Authors: Mark Lokanan
Publishing Journal: Journal of Accounting Research and Accounting
Abstract: In the spring of 1997, the Supreme Court of Canada (“Court”) rendered a decision in Hercules Managements Ltd. v. Ernst & Young [1997] (“Hercules”) that left shareholders out in the cold. Ever since the verdict in Hercules was released, the audit profession has been shielded from being held liable to third parties in cases of negligent misrepresentation. In Hercules, the Court ruled that audited reports are meant to inform management and creditors, but not for shareholders to make personal decisions. The Hercules’ ruling was labelled a “national embarrassment” and exposes investors to even more aggressive accounting techniques.
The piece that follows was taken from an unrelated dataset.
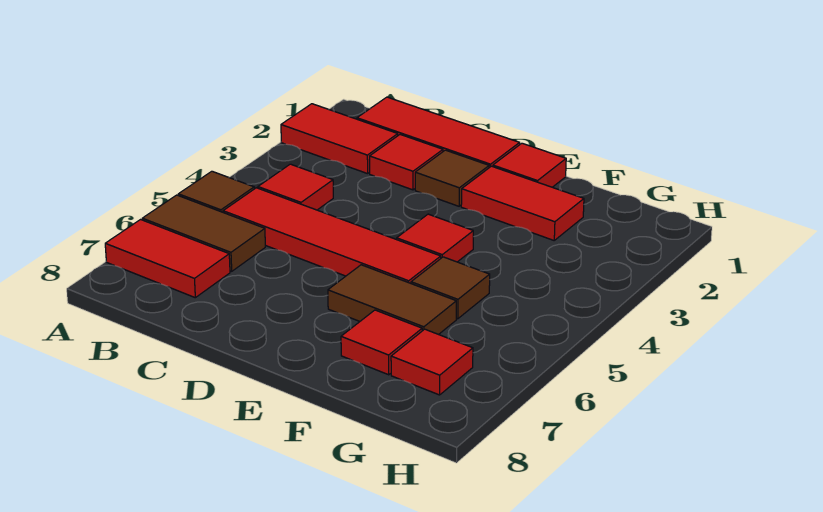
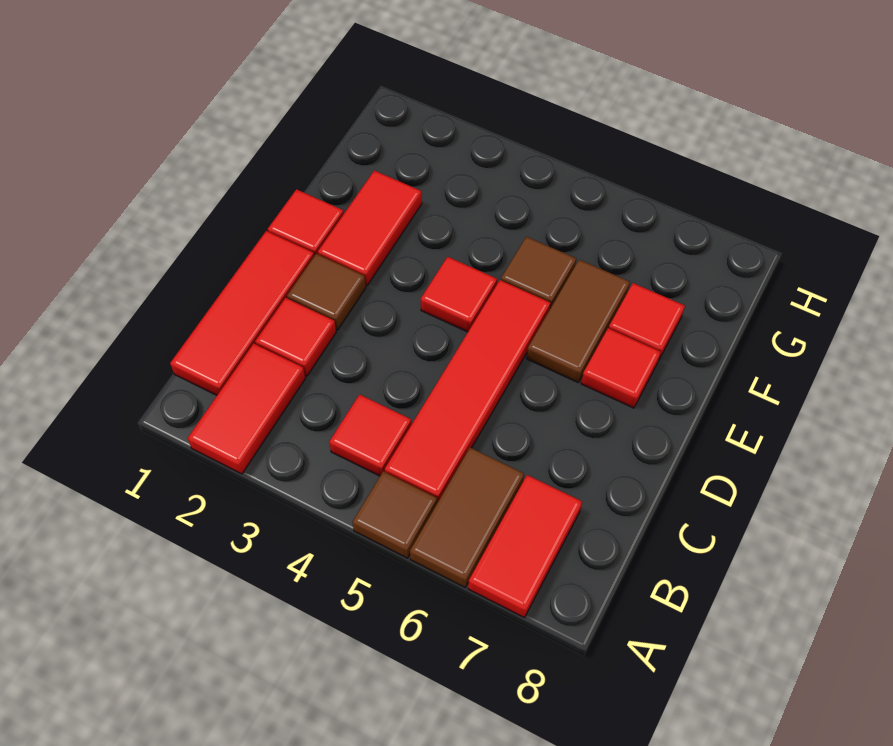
red 1x1 tile [391,329,473,395] -> red 1x1 tile moved to [581,328,661,408]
As is evident from the spate of corporate accounting frauds since the verdict in 1997, Canadian corporations and their auditors found it easier to sidestep accounting rules to produce financial statements that make their companies look healthier, when in actual fact they were downright toxic. Accordingly, the study of auditors’ liability to third parties has a growing importance. In this paper, I argue that the Court’s endorsement in Hercules has set a dangerous precedent to limit the liability owed by auditors towards shareholders in preparing financial reports. The paper shows how the discourse from Hercules has been disseminated and consumed by the audit profession and corporate enterprises to the detriment of shareholders. The paper emphasizes the residing significance of the auditors to use the discourse in Hercules to privilege their clients’ interests and background the interests of non-contractual third parties.